## TASK PROMPT
What follows is data; output all of it exactly as given.

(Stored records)
************
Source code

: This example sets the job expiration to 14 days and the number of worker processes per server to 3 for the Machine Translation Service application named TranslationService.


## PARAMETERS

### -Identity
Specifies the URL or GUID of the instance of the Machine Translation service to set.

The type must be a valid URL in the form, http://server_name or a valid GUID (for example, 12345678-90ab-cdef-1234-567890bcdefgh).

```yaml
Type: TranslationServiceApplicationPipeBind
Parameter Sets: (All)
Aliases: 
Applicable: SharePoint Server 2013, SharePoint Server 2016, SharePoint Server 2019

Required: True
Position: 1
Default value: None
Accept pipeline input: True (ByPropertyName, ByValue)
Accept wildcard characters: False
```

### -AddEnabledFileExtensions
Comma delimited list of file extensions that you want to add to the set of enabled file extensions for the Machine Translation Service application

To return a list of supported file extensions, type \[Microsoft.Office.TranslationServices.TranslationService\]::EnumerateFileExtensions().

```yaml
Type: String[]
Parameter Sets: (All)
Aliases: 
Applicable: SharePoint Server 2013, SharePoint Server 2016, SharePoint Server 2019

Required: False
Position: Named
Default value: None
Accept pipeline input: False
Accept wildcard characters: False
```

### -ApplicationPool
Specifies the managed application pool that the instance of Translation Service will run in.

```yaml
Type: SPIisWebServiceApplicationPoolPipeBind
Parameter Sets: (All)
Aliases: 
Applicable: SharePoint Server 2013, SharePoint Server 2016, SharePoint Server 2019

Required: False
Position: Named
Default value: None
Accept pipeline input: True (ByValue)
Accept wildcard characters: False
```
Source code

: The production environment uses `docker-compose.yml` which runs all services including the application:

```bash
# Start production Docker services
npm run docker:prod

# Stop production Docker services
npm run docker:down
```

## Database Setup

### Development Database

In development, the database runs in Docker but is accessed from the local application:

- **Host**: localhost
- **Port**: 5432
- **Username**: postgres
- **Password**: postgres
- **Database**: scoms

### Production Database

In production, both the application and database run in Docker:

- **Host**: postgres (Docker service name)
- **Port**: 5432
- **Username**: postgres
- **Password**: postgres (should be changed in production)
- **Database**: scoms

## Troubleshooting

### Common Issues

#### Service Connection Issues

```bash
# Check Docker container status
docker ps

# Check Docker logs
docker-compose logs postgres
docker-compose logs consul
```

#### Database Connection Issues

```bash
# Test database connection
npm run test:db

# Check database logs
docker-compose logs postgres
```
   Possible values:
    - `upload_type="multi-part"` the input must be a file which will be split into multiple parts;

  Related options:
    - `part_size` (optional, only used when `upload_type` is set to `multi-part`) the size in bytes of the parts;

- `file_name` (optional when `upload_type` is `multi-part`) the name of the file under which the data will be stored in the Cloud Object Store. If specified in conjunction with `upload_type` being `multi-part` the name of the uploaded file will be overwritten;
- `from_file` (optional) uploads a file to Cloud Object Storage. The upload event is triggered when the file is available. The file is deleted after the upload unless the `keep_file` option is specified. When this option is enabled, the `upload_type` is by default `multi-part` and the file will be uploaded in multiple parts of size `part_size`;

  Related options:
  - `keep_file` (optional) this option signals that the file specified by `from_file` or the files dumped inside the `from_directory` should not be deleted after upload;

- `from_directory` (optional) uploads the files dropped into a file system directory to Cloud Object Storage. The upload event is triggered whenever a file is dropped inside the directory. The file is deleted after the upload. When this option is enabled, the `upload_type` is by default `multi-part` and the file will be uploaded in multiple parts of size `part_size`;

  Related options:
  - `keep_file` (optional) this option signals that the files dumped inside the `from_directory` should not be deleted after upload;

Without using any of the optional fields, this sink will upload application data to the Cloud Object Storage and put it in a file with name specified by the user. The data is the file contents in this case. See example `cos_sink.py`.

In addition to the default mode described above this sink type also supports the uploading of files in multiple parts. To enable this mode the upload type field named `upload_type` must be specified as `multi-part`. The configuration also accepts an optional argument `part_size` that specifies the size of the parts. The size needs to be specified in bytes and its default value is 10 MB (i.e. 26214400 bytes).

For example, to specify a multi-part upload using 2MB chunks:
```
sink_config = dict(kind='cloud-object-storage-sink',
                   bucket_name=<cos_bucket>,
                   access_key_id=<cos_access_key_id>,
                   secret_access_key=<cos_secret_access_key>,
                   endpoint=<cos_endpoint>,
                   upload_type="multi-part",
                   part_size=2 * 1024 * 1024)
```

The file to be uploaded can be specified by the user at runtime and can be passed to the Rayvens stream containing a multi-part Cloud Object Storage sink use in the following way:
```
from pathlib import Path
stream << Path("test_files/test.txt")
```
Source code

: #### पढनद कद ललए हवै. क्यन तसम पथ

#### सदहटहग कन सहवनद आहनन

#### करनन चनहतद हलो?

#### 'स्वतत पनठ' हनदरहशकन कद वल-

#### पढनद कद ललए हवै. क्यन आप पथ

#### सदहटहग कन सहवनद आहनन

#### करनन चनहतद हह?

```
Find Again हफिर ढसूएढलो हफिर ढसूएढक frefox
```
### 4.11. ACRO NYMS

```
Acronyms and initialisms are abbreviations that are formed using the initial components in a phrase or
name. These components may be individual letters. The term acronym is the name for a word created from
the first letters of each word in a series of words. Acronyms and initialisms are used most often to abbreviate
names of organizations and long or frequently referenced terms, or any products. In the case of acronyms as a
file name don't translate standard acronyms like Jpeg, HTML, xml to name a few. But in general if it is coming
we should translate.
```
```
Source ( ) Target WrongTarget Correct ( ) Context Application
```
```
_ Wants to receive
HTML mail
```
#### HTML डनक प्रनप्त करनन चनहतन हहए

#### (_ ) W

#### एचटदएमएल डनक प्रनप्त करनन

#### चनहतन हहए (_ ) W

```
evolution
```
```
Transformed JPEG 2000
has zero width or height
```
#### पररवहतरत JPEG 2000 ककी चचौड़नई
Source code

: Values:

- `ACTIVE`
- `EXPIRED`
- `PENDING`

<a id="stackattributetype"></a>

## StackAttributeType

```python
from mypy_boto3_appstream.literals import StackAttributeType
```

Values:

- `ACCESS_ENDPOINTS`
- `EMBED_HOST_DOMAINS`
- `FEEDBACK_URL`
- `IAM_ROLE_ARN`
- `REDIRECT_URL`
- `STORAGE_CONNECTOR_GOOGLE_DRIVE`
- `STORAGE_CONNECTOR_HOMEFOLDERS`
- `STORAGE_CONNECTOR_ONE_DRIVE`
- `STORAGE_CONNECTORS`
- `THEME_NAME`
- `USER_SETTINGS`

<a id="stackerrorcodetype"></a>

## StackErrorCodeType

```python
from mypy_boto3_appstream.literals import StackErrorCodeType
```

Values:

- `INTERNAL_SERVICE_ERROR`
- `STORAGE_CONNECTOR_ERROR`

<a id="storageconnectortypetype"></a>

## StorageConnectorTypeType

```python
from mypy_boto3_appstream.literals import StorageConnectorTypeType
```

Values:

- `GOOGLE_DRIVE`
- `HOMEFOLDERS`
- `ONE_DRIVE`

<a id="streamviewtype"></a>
************
## RESULT OF THIS TASK
Source code

: This example sets the job expiration to 14 days and the number of worker processes per server to 3 for the Machine Translation Service application named TranslationService.


## PARAMETERS

### -Identity
Specifies the URL or GUID of the instance of the Machine Translation service to set.

The type must be a valid URL in the form, http://server_name or a valid GUID (for example, 12345678-90ab-cdef-1234-567890bcdefgh).

```yaml
Type: TranslationServiceApplicationPipeBind
Parameter Sets: (All)
Aliases: 
Applicable: SharePoint Server 2013, SharePoint Server 2016, SharePoint Server 2019

Required: True
Position: 1
Default value: None
Accept pipeline input: True (ByPropertyName, ByValue)
Accept wildcard characters: False
```

### -AddEnabledFileExtensions
Comma delimited list of file extensions that you want to add to the set of enabled file extensions for the Machine Translation Service application

To return a list of supported file extensions, type \[Microsoft.Office.TranslationServices.TranslationService\]::EnumerateFileExtensions().

```yaml
Type: String[]
Parameter Sets: (All)
Aliases: 
Applicable: SharePoint Server 2013, SharePoint Server 2016, SharePoint Server 2019

Required: False
Position: Named
Default value: None
Accept pipeline input: False
Accept wildcard characters: False
```

### -ApplicationPool
Specifies the managed application pool that the instance of Translation Service will run in.

```yaml
Type: SPIisWebServiceApplicationPoolPipeBind
Parameter Sets: (All)
Aliases: 
Applicable: SharePoint Server 2013, SharePoint Server 2016, SharePoint Server 2019

Required: False
Position: Named
Default value: None
Accept pipeline input: True (ByValue)
Accept wildcard characters: False
```
Source code

: The production environment uses `docker-compose.yml` which runs all services including the application:

```bash
# Start production Docker services
npm run docker:prod

# Stop production Docker services
npm run docker:down
```

## Database Setup

### Development Database

In development, the database runs in Docker but is accessed from the local application:

- **Host**: localhost
- **Port**: 5432
- **Username**: postgres
- **Password**: postgres
- **Database**: scoms

### Production Database

In production, both the application and database run in Docker:

- **Host**: postgres (Docker service name)
- **Port**: 5432
- **Username**: postgres
- **Password**: postgres (should be changed in production)
- **Database**: scoms

## Troubleshooting

### Common Issues

#### Service Connection Issues

```bash
# Check Docker container status
docker ps

# Check Docker logs
docker-compose logs postgres
docker-compose logs consul
```

#### Database Connection Issues

```bash
# Test database connection
npm run test:db

# Check database logs
docker-compose logs postgres
```
   Possible values:
    - `upload_type="multi-part"` the input must be a file which will be split into multiple parts;

  Related options:
    - `part_size` (optional, only used when `upload_type` is set to `multi-part`) the size in bytes of the parts;

- `file_name` (optional when `upload_type` is `multi-part`) the name of the file under which the data will be stored in the Cloud Object Store. If specified in conjunction with `upload_type` being `multi-part` the name of the uploaded file will be overwritten;
- `from_file` (optional) uploads a file to Cloud Object Storage. The upload event is triggered when the file is available. The file is deleted after the upload unless the `keep_file` option is specified. When this option is enabled, the `upload_type` is by default `multi-part` and the file will be uploaded in multiple parts of size `part_size`;

  Related options:
  - `keep_file` (optional) this option signals that the file specified by `from_file` or the files dumped inside the `from_directory` should not be deleted after upload;

- `from_directory` (optional) uploads the files dropped into a file system directory to Cloud Object Storage. The upload event is triggered whenever a file is dropped inside the directory. The file is deleted after the upload. When this option is enabled, the `upload_type` is by default `multi-part` and the file will be uploaded in multiple parts of size `part_size`;

  Related options:
  - `keep_file` (optional) this option signals that the files dumped inside the `from_directory` should not be deleted after upload;

Without using any of the optional fields, this sink will upload application data to the Cloud Object Storage and put it in a file with name specified by the user. The data is the file contents in this case. See example `cos_sink.py`.

In addition to the default mode described above this sink type also supports the uploading of files in multiple parts. To enable this mode the upload type field named `upload_type` must be specified as `multi-part`. The configuration also accepts an optional argument `part_size` that specifies the size of the parts. The size needs to be specified in bytes and its default value is 10 MB (i.e. 26214400 bytes).

For example, to specify a multi-part upload using 2MB chunks:
```
sink_config = dict(kind='cloud-object-storage-sink',
                   bucket_name=<cos_bucket>,
                   access_key_id=<cos_access_key_id>,
                   secret_access_key=<cos_secret_access_key>,
                   endpoint=<cos_endpoint>,
                   upload_type="multi-part",
                   part_size=2 * 1024 * 1024)
```

The file to be uploaded can be specified by the user at runtime and can be passed to the Rayvens stream containing a multi-part Cloud Object Storage sink use in the following way:
```
from pathlib import Path
stream << Path("test_files/test.txt")
```
Source code

: #### पढनद कद ललए हवै. क्यन तसम पथ

#### सदहटहग कन सहवनद आहनन

#### करनन चनहतद हलो?

#### 'स्वतत पनठ' हनदरहशकन कद वल-

#### पढनद कद ललए हवै. क्यन आप पथ

#### सदहटहग कन सहवनद आहनन

#### करनन चनहतद हह?

```
Find Again हफिर ढसूएढलो हफिर ढसूएढक frefox
```
### 4.11. ACRO NYMS

```
Acronyms and initialisms are abbreviations that are formed using the initial components in a phrase or
name. These components may be individual letters. The term acronym is the name for a word created from
the first letters of each word in a series of words. Acronyms and initialisms are used most often to abbreviate
names of organizations and long or frequently referenced terms, or any products. In the case of acronyms as a
file name don't translate standard acronyms like Jpeg, HTML, xml to name a few. But in general if it is coming
we should translate.
```
```
Source ( ) Target WrongTarget Correct ( ) Context Application
```
```
_ Wants to receive
HTML mail
```
#### HTML डनक प्रनप्त करनन चनहतन हहए

#### (_ ) W

#### एचटदएमएल डनक प्रनप्त करनन

#### चनहतन हहए (_ ) W

```
evolution
```
```
Transformed JPEG 2000
has zero width or height
```
#### पररवहतरत JPEG 2000 ककी चचौड़नई
Source code

: Values:

- `ACTIVE`
- `EXPIRED`
- `PENDING`

<a id="stackattributetype"></a>

## StackAttributeType

```python
from mypy_boto3_appstream.literals import StackAttributeType
```

Values:

- `ACCESS_ENDPOINTS`
- `EMBED_HOST_DOMAINS`
- `FEEDBACK_URL`
- `IAM_ROLE_ARN`
- `REDIRECT_URL`
- `STORAGE_CONNECTOR_GOOGLE_DRIVE`
- `STORAGE_CONNECTOR_HOMEFOLDERS`
- `STORAGE_CONNECTOR_ONE_DRIVE`
- `STORAGE_CONNECTORS`
- `THEME_NAME`
- `USER_SETTINGS`

<a id="stackerrorcodetype"></a>

## StackErrorCodeType

```python
from mypy_boto3_appstream.literals import StackErrorCodeType
```

Values:

- `INTERNAL_SERVICE_ERROR`
- `STORAGE_CONNECTOR_ERROR`

<a id="storageconnectortypetype"></a>

## StorageConnectorTypeType

```python
from mypy_boto3_appstream.literals import StorageConnectorTypeType
```

Values:

- `GOOGLE_DRIVE`
- `HOMEFOLDERS`
- `ONE_DRIVE`

<a id="streamviewtype"></a>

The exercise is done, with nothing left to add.